The above image shows a typical multi-head-attention module in Transformer with QDQ inserted. Softmaxs in all encoder layers are replaced by custom int-softmax.

The reported error is shown above. IntSoftmax_79 is the softmax in first layer, and QuantizeLinear_75 is the input quantizer of IntSoftmax_79. 1238 is an attr of gather(indices=2) of the first layer, and MatMul_218 is the matmul before Q->IntSoftmax in the second layer.

It is confusing that such a huge structure(1238…MatMul_218] is regarded as a single foreign node, which means that all dq in this node is neglected.
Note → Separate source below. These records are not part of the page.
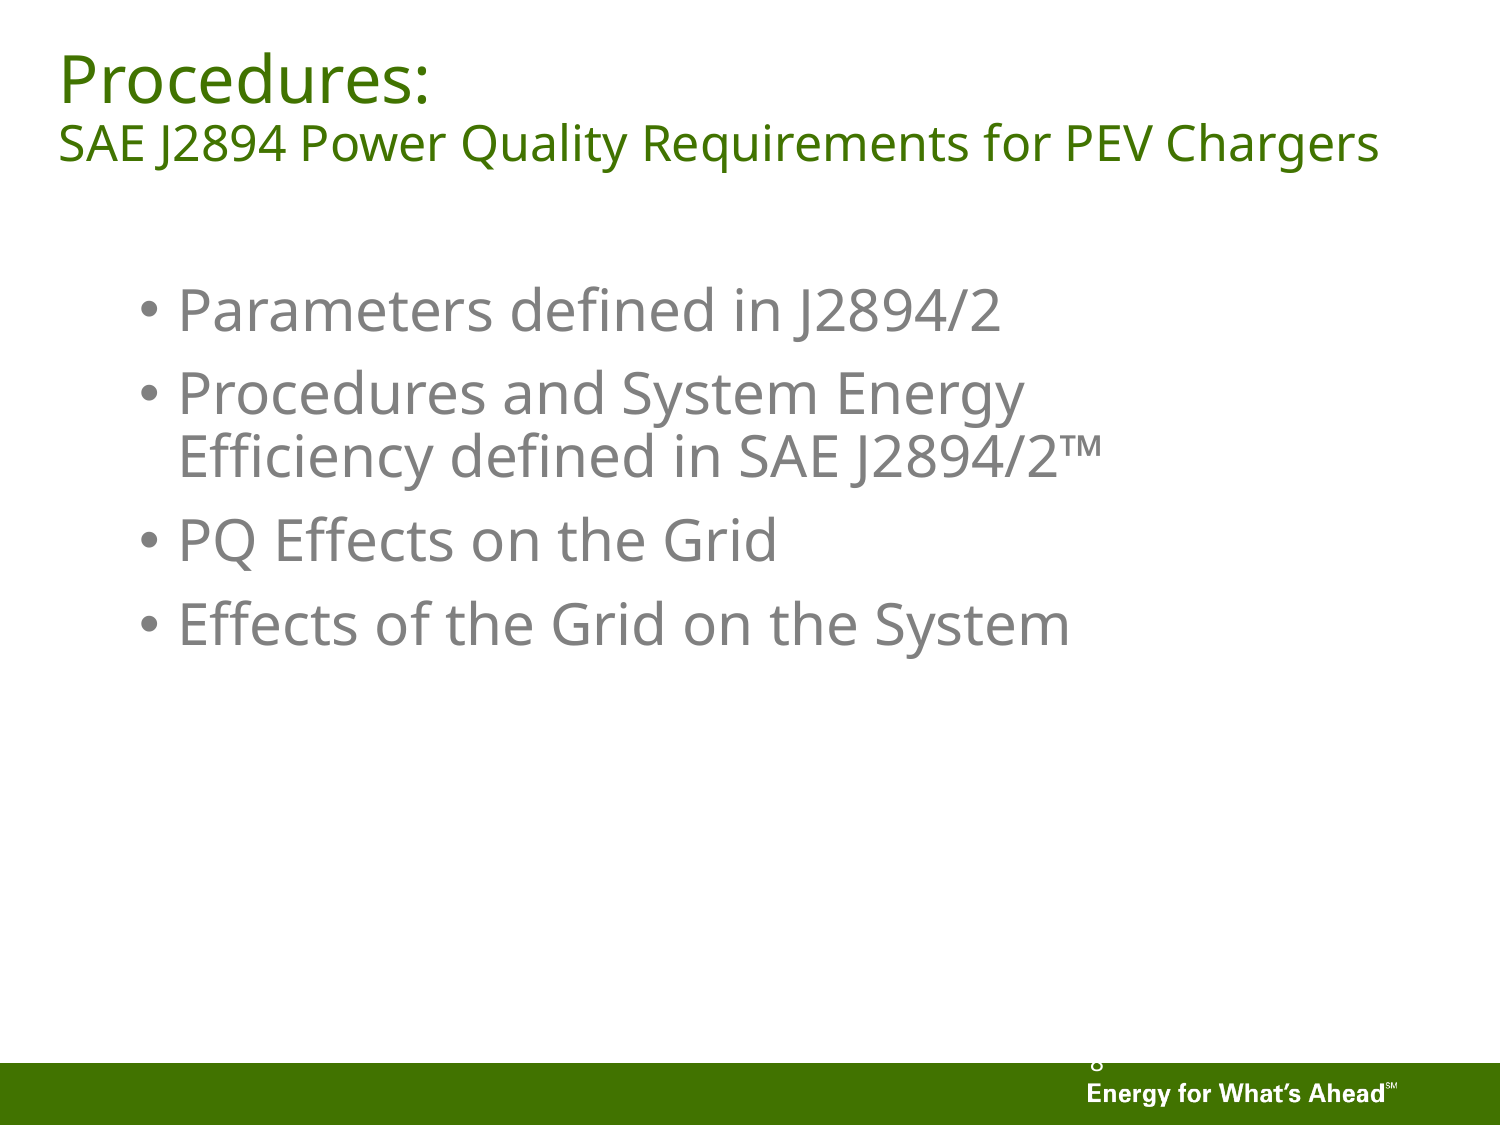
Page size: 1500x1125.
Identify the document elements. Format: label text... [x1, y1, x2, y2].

slide_number 8 [1074, 1024, 1425, 1103]
list Parameters defined in J2894/2 Procedures and System Energy Efficiency defined in SAE J2894/2™ PQ Effects on the Grid Effects of the Grid on the System [124, 273, 1291, 987]
picture [1088, 1103, 1397, 1107]
title Procedures: SAE J2894 Power Quality Requirements for PEV Chargers [43, 40, 1500, 179]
The DeiT with Q/DQ has been attached below. Do you have any suggestions for solving this problem?

Thanks a lot!

qDeiT.onnx (22.0 MB)

Hi @jiangstein,
Your ONNX model looks good to me and this looks like a bug in TensorRT.
I’ve tested your model with an internal dev version of TensorRT and it builds fine.
Which TensorRT version and hardware are you using?
Neta

Hi,
Thanks for your reply! The above onnx is only to show that the DeiT model without custom plugin and qdq modification can be built correctly. The problem I met is detailed by words.

The modified onnx model and the code for building custom intSoftmax plugin are packaged together in the following .tar file.
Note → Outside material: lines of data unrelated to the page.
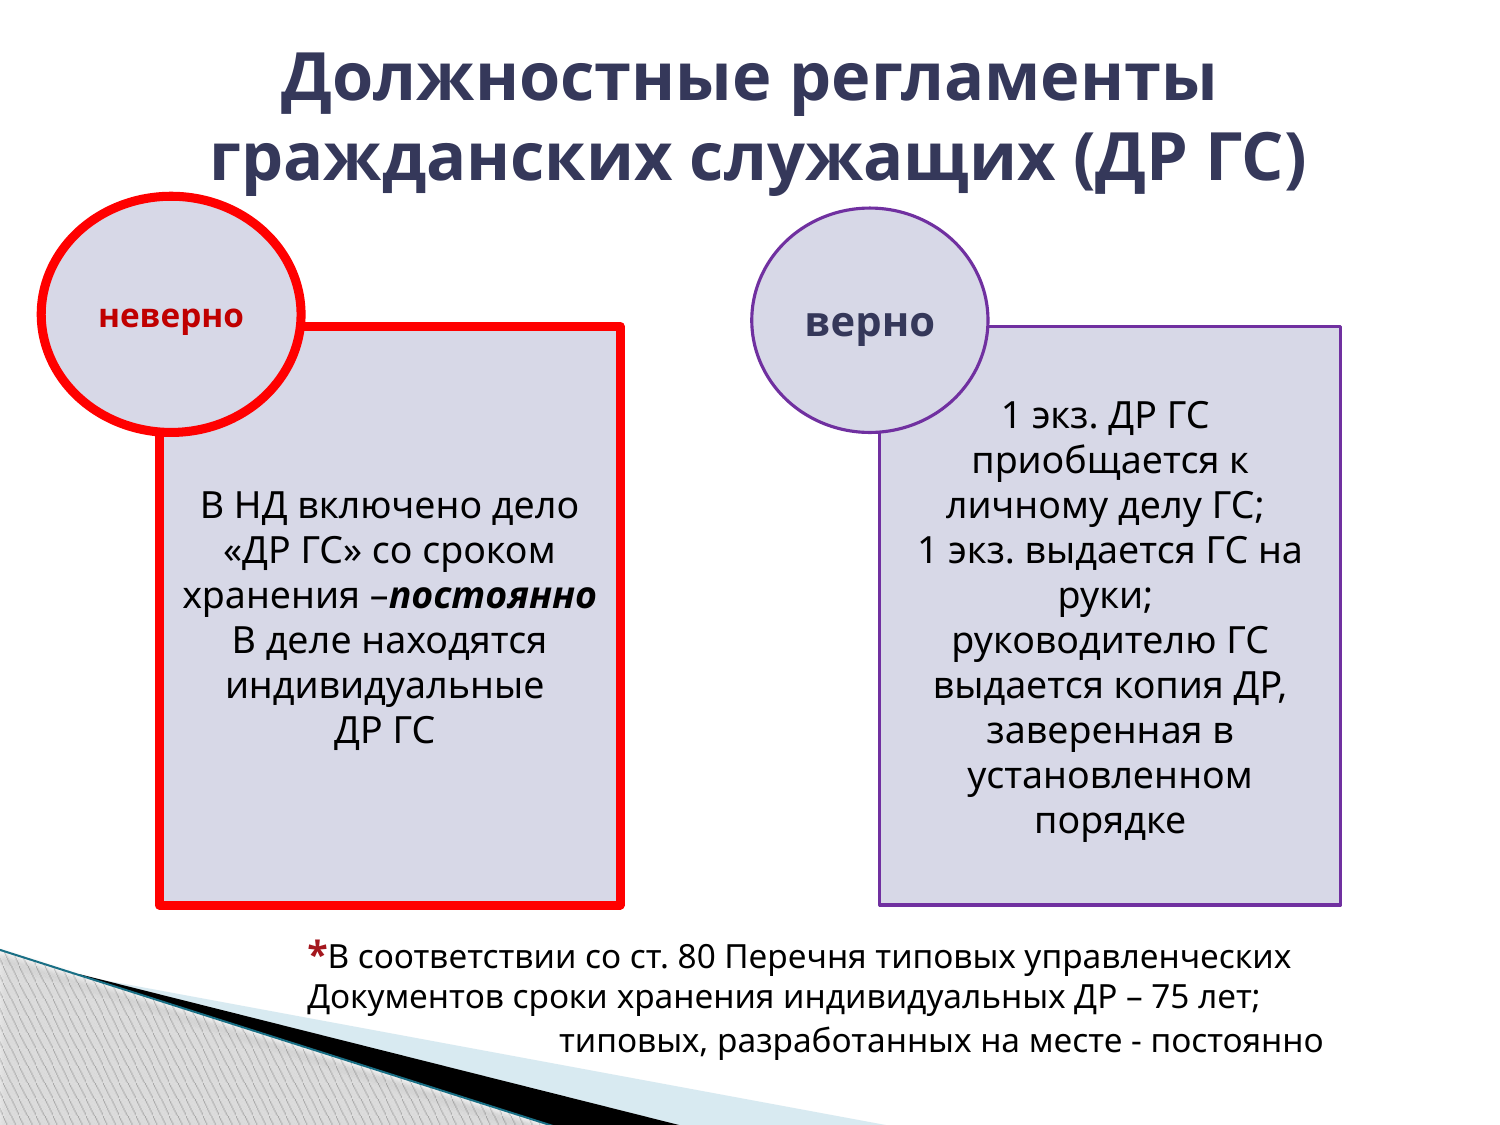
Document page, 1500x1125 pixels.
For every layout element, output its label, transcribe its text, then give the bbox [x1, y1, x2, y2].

text_box неверно [36, 202, 306, 437]
text_box В НД включено дело «ДР ГС» со сроком хранения –постоянно В деле находятся индивидуальные ДР ГС [155, 322, 625, 910]
text_box 1 экз. ДР ГС приобщается к личному делу ГС; 1 экз. выдается ГС на руки; руководителю ГС выдается копия ДР, заверенная в установленном порядке [875, 322, 1345, 910]
text_box *В соответствии со ст. 80 Перечня типовых управленческих Документов сроки хранения индивидуальных ДР – 75 лет; типовых, разработанных на месте - постоянно [292, 923, 1349, 1068]
text_box верно [747, 203, 993, 437]
text_box Должностные регламенты гражданских служащих (ДР ГС) [41, 26, 1459, 202]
IntSoftmaxPlugin.tar (22.1 MB)

The IntSoftmaxPlugin.so can be built by make directly using TRT 8.4, and the config for running trtexec is shown below:

trtexec --onnx=qDeiT_intsoftmax_modified.onnx --int8 --fp16 --saveEngine=qsoftmax.onnx.engine --plugins=./IntSoftmaxPlugin.so --verbose --nvtxMode=verbose --timingCacheFile="./timing.cache"

Could you please test this model? the problem I met should be reproduced easily.

Thanks a lot for your sincerely help!

This topic was automatically closed 14 days after the last reply. New replies are no longer allowed.